Regulating the growth of aluminum electrodeposits: towards anode-free Al batteries

Abstract

The high earth abundance and large specific capacity of aluminum on either a volume (8040 mA h cm⁻³) or mass (2980 mA h g⁻¹) basis continues to drive interest in electrochemical cells that utilize metallic Al as the anode. At practical anode capacities, uneven and non-planar deposition of Al during battery recharge combined with the high Young's modulus (E_Al = 70 Ga) of the metal limits the electrode lifetime in all known electrolytes.
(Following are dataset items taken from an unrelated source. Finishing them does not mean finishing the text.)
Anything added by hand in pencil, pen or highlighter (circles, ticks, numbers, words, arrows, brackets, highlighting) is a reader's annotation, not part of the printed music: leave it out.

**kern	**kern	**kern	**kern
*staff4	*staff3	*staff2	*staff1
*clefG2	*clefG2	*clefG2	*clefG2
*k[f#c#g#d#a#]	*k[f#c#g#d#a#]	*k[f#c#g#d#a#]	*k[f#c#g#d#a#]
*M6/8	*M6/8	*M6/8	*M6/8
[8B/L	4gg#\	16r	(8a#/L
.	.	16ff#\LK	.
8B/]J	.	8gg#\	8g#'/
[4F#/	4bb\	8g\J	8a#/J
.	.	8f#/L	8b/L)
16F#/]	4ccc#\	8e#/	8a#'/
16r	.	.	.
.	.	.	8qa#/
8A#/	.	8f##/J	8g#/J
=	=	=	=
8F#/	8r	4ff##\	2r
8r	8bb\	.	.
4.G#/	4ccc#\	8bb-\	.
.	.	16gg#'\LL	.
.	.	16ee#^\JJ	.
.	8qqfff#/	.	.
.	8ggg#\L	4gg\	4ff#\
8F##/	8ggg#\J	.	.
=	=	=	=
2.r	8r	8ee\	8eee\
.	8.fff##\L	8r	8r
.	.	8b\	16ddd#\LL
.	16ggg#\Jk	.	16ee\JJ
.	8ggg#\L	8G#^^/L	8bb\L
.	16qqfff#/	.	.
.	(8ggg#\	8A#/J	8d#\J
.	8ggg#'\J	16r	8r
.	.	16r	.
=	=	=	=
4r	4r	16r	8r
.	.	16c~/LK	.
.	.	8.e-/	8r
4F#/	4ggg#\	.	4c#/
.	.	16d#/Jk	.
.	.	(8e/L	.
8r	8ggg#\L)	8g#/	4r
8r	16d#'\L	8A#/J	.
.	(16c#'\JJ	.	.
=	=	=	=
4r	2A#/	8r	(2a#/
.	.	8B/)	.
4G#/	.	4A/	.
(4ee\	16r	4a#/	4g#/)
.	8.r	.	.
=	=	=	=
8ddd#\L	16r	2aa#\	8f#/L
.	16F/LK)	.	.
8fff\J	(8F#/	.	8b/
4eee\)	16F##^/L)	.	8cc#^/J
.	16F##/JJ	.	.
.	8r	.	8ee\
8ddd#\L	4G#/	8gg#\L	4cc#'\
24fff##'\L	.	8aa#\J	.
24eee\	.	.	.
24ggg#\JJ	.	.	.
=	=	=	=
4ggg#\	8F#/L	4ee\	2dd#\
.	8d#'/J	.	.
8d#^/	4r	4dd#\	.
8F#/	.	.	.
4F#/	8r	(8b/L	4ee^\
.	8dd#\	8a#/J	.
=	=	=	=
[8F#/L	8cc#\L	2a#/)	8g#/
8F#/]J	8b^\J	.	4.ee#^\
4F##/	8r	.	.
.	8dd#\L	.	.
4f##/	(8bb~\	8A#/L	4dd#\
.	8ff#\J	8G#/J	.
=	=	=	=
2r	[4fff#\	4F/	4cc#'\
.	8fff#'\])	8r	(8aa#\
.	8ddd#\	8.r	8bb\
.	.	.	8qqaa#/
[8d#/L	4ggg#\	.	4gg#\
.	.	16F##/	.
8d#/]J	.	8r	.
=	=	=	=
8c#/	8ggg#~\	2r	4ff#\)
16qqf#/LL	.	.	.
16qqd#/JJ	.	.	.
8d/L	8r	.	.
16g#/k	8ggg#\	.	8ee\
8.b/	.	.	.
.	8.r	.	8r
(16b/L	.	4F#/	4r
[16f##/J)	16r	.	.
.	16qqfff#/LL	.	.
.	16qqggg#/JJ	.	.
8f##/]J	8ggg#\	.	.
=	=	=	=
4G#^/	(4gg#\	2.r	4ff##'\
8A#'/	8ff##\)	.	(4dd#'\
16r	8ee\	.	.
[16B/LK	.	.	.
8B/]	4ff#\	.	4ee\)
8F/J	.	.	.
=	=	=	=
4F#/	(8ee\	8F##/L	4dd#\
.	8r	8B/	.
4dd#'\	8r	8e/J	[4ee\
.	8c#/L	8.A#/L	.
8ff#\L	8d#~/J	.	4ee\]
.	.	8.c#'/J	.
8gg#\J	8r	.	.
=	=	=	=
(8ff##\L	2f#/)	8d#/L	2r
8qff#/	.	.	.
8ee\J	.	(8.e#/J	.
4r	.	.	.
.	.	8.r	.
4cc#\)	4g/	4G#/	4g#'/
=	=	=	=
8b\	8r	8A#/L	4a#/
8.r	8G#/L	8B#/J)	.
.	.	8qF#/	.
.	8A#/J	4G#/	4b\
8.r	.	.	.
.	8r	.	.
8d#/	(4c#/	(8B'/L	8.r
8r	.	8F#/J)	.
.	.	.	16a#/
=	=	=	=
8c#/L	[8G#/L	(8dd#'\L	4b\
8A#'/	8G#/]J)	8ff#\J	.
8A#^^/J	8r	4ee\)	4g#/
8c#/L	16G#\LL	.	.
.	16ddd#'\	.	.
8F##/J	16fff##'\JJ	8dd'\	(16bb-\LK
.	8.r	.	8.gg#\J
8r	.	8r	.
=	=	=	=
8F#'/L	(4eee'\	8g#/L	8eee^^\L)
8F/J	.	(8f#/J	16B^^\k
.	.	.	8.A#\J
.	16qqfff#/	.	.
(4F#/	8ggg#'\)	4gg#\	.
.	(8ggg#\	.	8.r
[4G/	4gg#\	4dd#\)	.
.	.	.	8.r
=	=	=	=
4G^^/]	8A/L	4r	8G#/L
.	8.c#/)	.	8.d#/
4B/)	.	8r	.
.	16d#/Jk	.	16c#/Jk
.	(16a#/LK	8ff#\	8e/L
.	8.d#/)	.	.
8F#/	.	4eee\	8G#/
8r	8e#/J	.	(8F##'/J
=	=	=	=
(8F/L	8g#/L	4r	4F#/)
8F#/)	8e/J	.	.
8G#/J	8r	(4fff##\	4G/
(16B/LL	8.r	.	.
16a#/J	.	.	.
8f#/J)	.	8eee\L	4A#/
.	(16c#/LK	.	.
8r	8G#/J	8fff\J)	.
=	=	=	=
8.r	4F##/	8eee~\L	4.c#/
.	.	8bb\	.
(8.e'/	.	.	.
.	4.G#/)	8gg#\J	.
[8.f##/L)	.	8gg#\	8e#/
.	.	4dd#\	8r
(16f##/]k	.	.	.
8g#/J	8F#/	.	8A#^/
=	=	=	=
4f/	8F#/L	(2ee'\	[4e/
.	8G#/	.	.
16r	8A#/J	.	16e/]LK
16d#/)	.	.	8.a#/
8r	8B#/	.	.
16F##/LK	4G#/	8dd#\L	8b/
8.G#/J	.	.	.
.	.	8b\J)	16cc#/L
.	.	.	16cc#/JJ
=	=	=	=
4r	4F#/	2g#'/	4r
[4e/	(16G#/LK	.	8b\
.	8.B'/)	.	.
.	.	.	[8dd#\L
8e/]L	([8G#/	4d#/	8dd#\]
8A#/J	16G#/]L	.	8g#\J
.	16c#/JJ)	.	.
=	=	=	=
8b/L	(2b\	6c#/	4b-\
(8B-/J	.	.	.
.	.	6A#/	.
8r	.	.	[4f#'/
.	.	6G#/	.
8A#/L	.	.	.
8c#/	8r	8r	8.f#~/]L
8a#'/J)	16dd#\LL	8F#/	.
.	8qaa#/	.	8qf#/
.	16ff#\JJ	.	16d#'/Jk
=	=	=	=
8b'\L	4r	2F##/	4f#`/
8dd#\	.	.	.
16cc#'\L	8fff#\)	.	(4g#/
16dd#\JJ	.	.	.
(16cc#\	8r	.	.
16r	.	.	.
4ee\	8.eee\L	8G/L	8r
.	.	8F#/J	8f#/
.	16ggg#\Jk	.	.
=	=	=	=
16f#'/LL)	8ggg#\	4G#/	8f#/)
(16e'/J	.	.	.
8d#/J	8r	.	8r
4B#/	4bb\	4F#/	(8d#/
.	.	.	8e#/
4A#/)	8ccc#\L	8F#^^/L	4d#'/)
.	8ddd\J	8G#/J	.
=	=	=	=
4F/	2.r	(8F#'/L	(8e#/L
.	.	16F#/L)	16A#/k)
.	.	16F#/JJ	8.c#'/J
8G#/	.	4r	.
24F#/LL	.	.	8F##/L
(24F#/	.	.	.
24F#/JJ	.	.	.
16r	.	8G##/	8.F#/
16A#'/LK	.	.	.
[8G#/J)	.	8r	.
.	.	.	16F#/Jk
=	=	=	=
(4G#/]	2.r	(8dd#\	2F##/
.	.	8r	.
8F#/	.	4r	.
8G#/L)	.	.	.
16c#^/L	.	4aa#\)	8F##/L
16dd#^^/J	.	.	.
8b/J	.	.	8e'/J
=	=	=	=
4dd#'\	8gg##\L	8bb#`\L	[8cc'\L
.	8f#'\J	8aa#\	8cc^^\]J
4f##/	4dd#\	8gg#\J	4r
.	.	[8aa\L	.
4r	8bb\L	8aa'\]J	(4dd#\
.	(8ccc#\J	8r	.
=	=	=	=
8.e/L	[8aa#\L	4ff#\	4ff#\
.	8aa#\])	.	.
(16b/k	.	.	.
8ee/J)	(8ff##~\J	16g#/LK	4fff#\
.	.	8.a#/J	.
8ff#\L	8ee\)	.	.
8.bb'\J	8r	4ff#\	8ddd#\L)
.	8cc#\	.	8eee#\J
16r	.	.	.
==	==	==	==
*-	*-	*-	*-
Here we study the effect of a thin, textured coating composed of two-dimensional gold nanosheets with strong diffraction from (111) facets and low lattice mismatch for Al, as a substrate for regulating the Al electrodeposit morphology. We report that these coatings are not only effective in preventing Al deposition in non-planar morphologies, but have a large beneficial effect on the reversibility of Al electrodes. In Al plating/stripping studies, the textured Au coatings sustain stable cell operations for 500 cycles or more with a high coulombic efficiency of over 99%. Full cell Al batteries composed of the Au nanosheets as the anode substrate and graphene as the cathode are reported to exhibit capacity retention of 80% after 1000 charge–discharge cycles, and 74% at the 2000th cycle, exceeding the lifetimes (∼200 cycles) of comparable Al batteries in which a standard stainless steel material is used as the anode substrate. Our results demonstrate that through rational design of the substrate for Al deposition, both the electrodeposit morphology and cycle life of Al-based batteries can be markedly improved.